Wednesday, October 13, 2004

Bill O'Reilly is sued

Here is the sexual harassment lawsuit against FoxNews's Bill O'Reilly. O'Reilly says that it is extortion.

Whether or not the claims against O'Reilly have merit, it does sound like extortion to me. The claims are titillating, but not substantial. For example, the former employee threatens to reveal that O'Reilly wife has a vibrator.) The main purpose was an exorbitant confidential settlement. Conventional wisdom says that extortion is legal if it is done by a lawyer, but the law doesn't actually read that way.

People think that Bill O'Reilly is a conservative, and he is on some issues, but he also suffers from the liberal delusion that courts, lawyers, government social workers, teachers, and other do-gooders can be relied upon to look out for the interests of children.

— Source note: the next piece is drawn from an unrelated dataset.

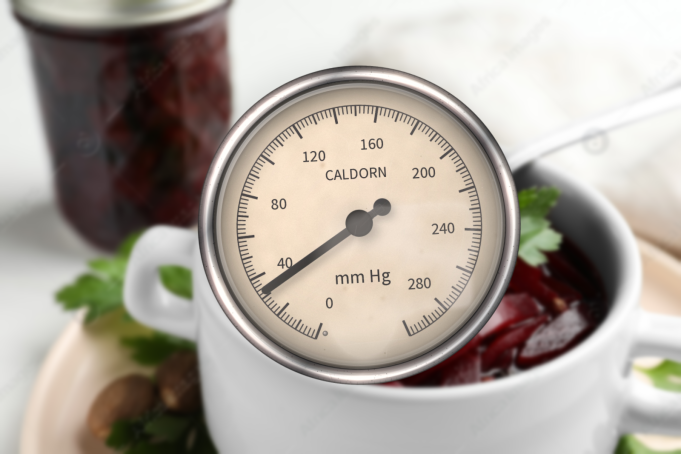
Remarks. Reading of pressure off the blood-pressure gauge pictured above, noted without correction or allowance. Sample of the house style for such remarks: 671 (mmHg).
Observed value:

On Oct. 3, 2002, he said:
That's one thing that Hillary Clinton got right -- everybody's gotta be looking out for the kids because sometimes the parents are not.
It will be interesting to see how this lawsuit changes his worldview.

At one point in my wife's divorce lawsuit, her lawyer offered to keep the charges against me confidential. She was very careful not to make the offer in writing. She hinted about how I could be embarrassed by publicity from the case, and from the accusations that my wife was going to be making. She promised to file a motion to ask the court to seal the court records, but then refused to do so.

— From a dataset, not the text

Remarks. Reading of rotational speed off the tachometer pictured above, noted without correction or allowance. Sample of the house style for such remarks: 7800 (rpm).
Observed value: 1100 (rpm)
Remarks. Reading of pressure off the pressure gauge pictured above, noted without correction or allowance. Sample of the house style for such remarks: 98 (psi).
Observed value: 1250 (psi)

In retrospect, I was foolish to take her position at face value. She was using standard code words for an extortion attempt. Had I been represented by a lawyer, he would have advised me to respond with a confidential settlement offer. Her lawyer figured that I would be willing to pay a lot of money in order to keep her accusations secret.

But lawyers are almost never punished for extortion. (An isolated exception is cited on Volokh's legal blog.) The lawyers who were trying to extort Bill O'Reilly will just say that they were just trying to get a remedy for their client's grievances, and that they were even ethically bound to advance their client's interests in any way possible. My wife's lawyer would say something similar.